Diputados avanzan en norma que regula dieta de ex Presidentes
La Comisión de Constitución de la Cámara despachó a Sala el proyecto que redefine los beneficios vitalicios para ex mandatarios, eliminando asignaciones extras y estableciendo nuevas restricciones.
La Comisión de Constitución de la Cámara de Diputados aprobó y envió a Sala la iniciativa que regula la dieta vitalicia que reciben los ex Presidentes de la República.
El titular de la instancia, Jorge Alessandri, precisó que el beneficio se entregará sólo después de concluido el mandato, sin importar la edad del ex jefe de Estado.
Fin de las asignaciones adicionales
El proyecto establece la eliminación de las asignaciones complementarias, que actualmente alcanzan los $12 millones mensuales.
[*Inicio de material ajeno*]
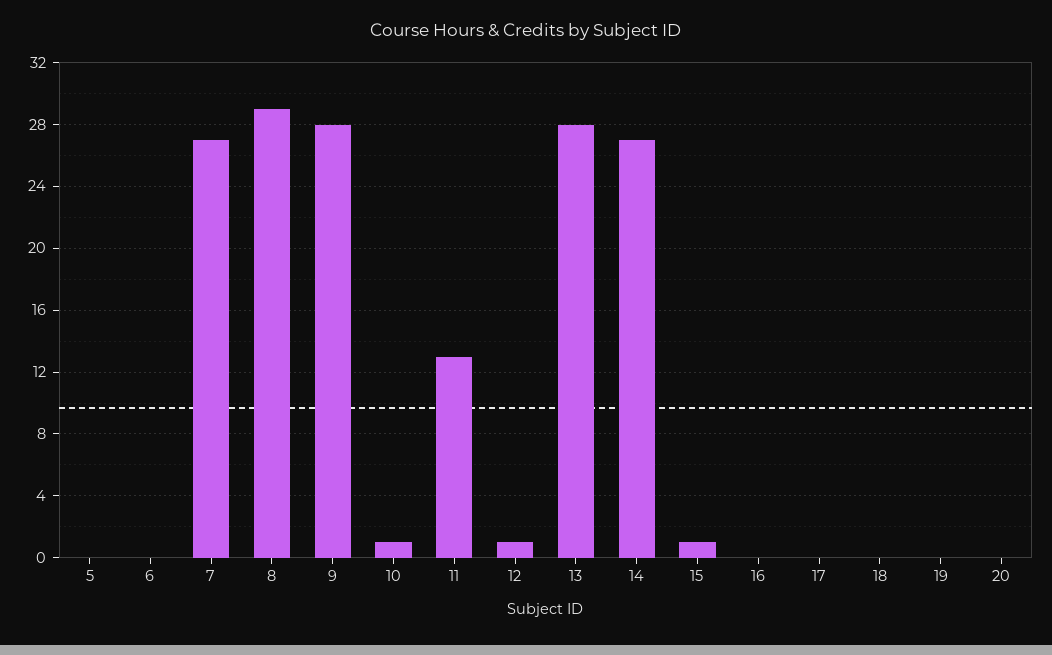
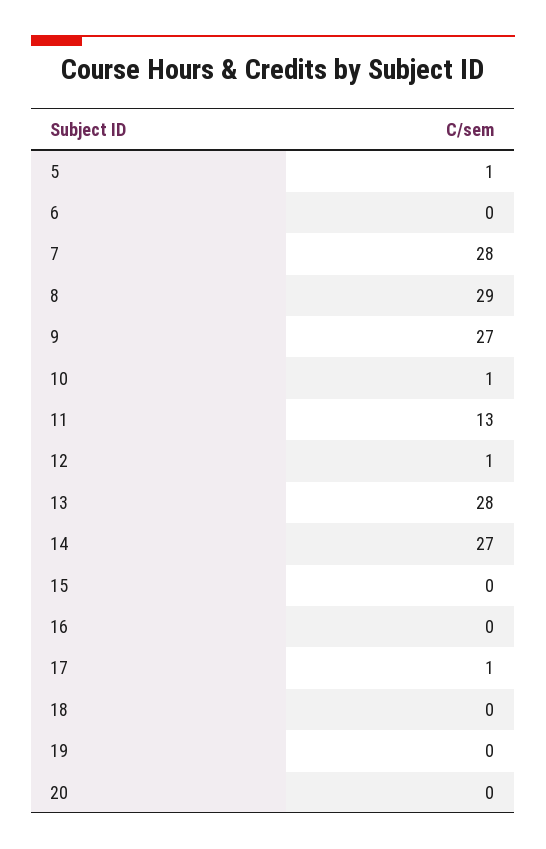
5: 0 -> 1
7: 27 -> 28
9: 28 -> 27
15: 1 -> 0
17: 0 -> 1

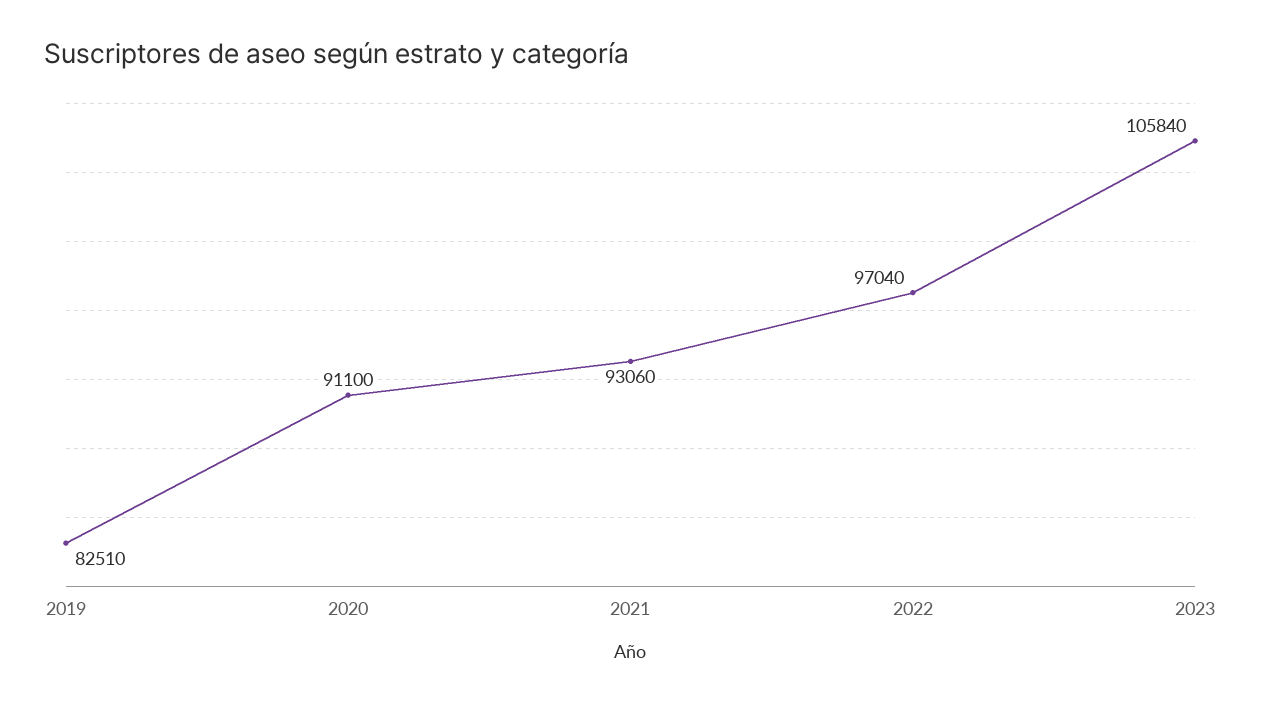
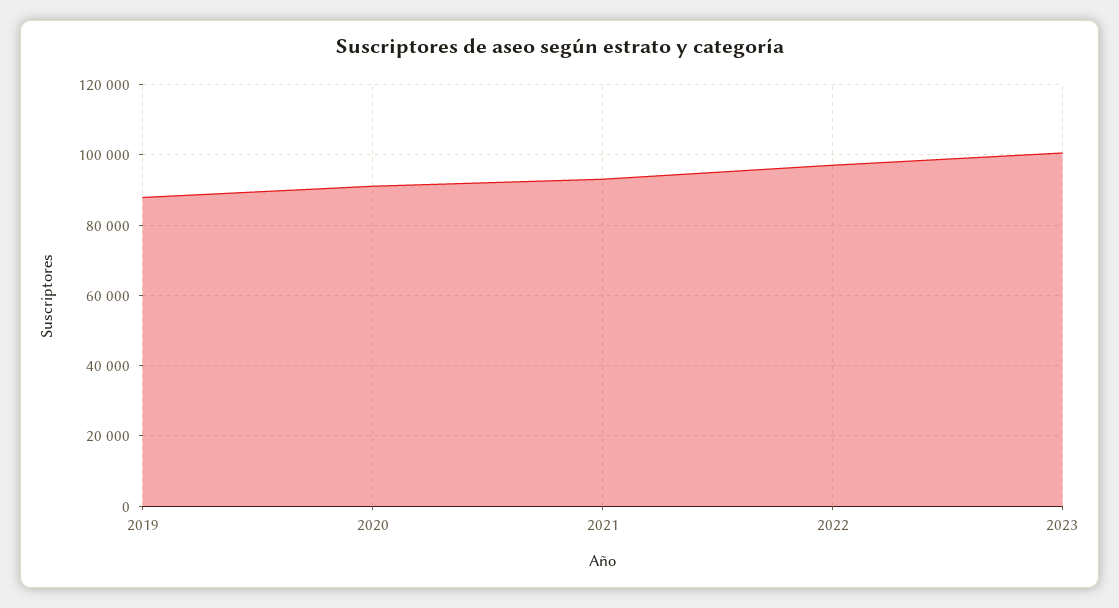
2019: 82510 -> 88000
2023: 105840 -> 100000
Además, señala que si un ex Presidente percibe ingresos desde el sector público o privado, no podrá recibir simultáneamente la dieta vitalicia.
En el caso de que un ex mandatario postule a un cargo de elección popular, tampoco tendrá derecho a percibir la dieta durante los tres meses de la campaña electoral.
Debate en la comisión
Durante la discusión, el diputado Andrés Longton destacó que la medida responde a un criterio de austeridad: “Hoy las asignaciones no se justifican desde el punto de vista de la dignidad del cargo”, señaló.
En contraste, Raúl Leiva advirtió sobre el riesgo de legislar en función de un caso particular, aludiendo indirectamente a la situación del Presidente Gabriel Boric, y subrayó que el debate debería estar enmarcado en una discusión constitucional más amplia.
Recordemos que una de las normas del proyecto de ley es que sólo recibirán el beneficio los ex mandatarios que cumplan 65 años, los varones, o 60 años, las mujeres.
A su vez, Leonardo Soto sostuvo que la comisión buscó una fórmula equilibrada para compatibilizar la tradición republicana de protección a los ex mandatarios con un uso responsable de los recursos públicos.
Próximos pasos en el Congreso
Con la aprobación en la comisión, el proyecto queda en condiciones de ser revisado en la Sala de la Cámara Baja. De avanzar, marcaría un precedente en la regulación de los beneficios para ex Presidentes en Chile, restringiendo privilegios históricos y ajustándolos a criterios de transparencia y racionalidad en el gasto fiscal.